Exercise prompt ::
Scan the records for "листинг" and copy each line that contains it.

(Before-and-after change records)
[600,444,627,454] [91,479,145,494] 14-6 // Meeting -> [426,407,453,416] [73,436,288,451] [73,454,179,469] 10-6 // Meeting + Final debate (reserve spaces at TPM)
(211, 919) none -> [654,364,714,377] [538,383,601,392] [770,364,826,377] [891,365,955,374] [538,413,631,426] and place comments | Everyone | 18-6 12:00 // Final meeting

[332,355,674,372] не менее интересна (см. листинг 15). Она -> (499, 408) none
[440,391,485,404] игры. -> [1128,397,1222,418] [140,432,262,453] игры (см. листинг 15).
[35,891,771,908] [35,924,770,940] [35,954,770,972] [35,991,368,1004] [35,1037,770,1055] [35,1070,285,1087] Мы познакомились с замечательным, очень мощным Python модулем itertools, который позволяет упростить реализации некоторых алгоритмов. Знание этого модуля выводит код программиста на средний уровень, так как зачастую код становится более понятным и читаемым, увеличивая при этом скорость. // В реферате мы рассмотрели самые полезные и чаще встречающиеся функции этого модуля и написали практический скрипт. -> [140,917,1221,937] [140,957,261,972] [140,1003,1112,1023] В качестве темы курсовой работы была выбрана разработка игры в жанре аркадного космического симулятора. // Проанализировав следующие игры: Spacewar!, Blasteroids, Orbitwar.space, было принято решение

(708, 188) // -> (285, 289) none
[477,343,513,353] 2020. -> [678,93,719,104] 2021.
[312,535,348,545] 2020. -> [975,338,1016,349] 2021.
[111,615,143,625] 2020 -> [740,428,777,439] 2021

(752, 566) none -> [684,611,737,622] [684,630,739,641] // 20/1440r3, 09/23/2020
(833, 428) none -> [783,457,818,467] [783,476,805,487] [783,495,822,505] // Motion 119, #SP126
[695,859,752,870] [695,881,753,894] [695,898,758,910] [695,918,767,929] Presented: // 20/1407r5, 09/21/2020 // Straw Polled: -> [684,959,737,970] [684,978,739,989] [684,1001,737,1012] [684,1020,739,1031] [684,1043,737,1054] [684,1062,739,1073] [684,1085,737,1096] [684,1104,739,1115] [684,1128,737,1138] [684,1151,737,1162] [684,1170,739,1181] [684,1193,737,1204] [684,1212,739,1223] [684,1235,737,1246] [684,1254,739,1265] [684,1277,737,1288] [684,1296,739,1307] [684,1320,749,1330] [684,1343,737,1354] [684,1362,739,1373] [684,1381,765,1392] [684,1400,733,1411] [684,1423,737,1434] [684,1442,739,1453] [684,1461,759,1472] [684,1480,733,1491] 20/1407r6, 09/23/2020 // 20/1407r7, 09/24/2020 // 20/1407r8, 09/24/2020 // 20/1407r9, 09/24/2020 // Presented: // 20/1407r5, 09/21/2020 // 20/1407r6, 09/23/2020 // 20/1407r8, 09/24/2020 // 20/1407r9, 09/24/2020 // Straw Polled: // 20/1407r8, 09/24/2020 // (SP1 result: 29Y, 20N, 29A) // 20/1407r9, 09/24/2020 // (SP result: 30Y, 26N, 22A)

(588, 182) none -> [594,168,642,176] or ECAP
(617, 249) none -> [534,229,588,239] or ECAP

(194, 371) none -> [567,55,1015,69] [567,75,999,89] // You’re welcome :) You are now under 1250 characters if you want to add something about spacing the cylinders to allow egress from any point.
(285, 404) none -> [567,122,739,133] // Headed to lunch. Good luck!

Output below ::
[332,355,674,372] не менее интересна (см. листинг 15). Она -> (499, 408) none
[440,391,485,404] игры. -> [1128,397,1222,418] [140,432,262,453] игры (см. листинг 15).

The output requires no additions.